Sci. STKE, 30 January 2007
Cell Biology A New Way to Make Filopodia?
Nancy R. Gough
Science's STKE, AAAS, Washington, DC 20005, USA
Filopodia are slender actin-rich protrusions that are most often associated with activation of the guanosine triphosphatase (GTPase) Cdc42 and the actin regulatory proteins, the ARP2/3 complex, Wiskott-Aldrich syndrome protein (WASP), and proteins of the Ena/VASP family. An alternate mechanism involving the GTPase Rif and the mDia2 protein, instead of Cdc42 and ARP2/3, has also been reported. Sigal et al. provide evidence for yet another mechanism by which filopodia may be formed. When they overexpressed lipid-phosphatase-related protein 1 (LPR1) in Cos7 or HeLa cells, they noted an increase in the formation of filopodia along the cell periphery and dorsal surface. However, LPR1-induced filopodia formed even when dominant-negative Cdc42, or peptide inhibitors of Cdc42 or ARP2/3, or dominant-negative Rif were coexpressed with LPR1 in the cells. Colocalization studies suggested that the actin structures in the LPR1-induced filopodia had a unique composition and did not include components of focal adhesion complexes characteristic of Cdc42-stimulated filopodia or VASP or two VASP homologs. The actin-bundling protein fascin was present along the shafts of the LPR1-induced filopodia, and myosin X was found in the tips of the filopodia. In MVD7 cells, which are engineered to lack all three members of the VASP family, LPR1 stimulated filopodia formation. RNAi experiments in a human ovary surface epithelial cell line, SK-OV-3, which is an invasive and motile cell line, showed that there was a substantial decrease in the formation of filopodia when LPR1 abundance was decreased. LPR1 is predicted to have six transmembrane domains, but the putative catalytic region lacks certain conserved residues that are required for activity in other members of the lipid phosphatase and phosphotransferase (LPT) family.
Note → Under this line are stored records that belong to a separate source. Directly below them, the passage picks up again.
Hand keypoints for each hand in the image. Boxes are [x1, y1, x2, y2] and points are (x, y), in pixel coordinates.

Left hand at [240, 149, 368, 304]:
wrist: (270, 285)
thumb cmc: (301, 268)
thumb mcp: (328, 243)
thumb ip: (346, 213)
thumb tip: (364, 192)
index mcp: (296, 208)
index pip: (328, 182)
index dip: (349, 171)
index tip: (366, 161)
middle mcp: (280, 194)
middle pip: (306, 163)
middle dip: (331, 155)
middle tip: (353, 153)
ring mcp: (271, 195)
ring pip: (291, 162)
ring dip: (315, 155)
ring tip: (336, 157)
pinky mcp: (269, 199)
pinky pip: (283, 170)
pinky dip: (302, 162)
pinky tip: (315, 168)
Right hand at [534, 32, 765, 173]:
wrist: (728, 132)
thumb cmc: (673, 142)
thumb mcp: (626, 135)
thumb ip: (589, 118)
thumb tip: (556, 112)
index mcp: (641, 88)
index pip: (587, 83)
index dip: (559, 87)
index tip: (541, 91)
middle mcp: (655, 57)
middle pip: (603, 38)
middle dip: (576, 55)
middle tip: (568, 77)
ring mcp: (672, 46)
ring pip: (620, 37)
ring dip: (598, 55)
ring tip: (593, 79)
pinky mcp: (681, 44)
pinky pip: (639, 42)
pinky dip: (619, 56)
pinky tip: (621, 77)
When expressed in Sf9 cells, which natively have low lipid phosphatase and phosphotransferase activity, detergent extracts of the LPR1-expressing cells showed no phosphatase activity against any of the four common substrates of the LPT family. However, mutation of residues in the pseudocatalytic region disrupted the filopodia-stimulating activity of LPR1; thus, lipid interactions may still be important for the function of LPR1.
Y. J. Sigal, O. A. Quintero, R. E. Cheney, A. J. Morris, Cdc42 and ARP2/3-independent regulation of filopodia by an integral membrane lipid-phosphatase-related protein. J. Cell Sci. 120, 340-352 (2007). [Abstract] [Full Text]
Citation: N. R. Gough, A New Way to Make Filopodia? Sci. STKE 2007, tw37 (2007).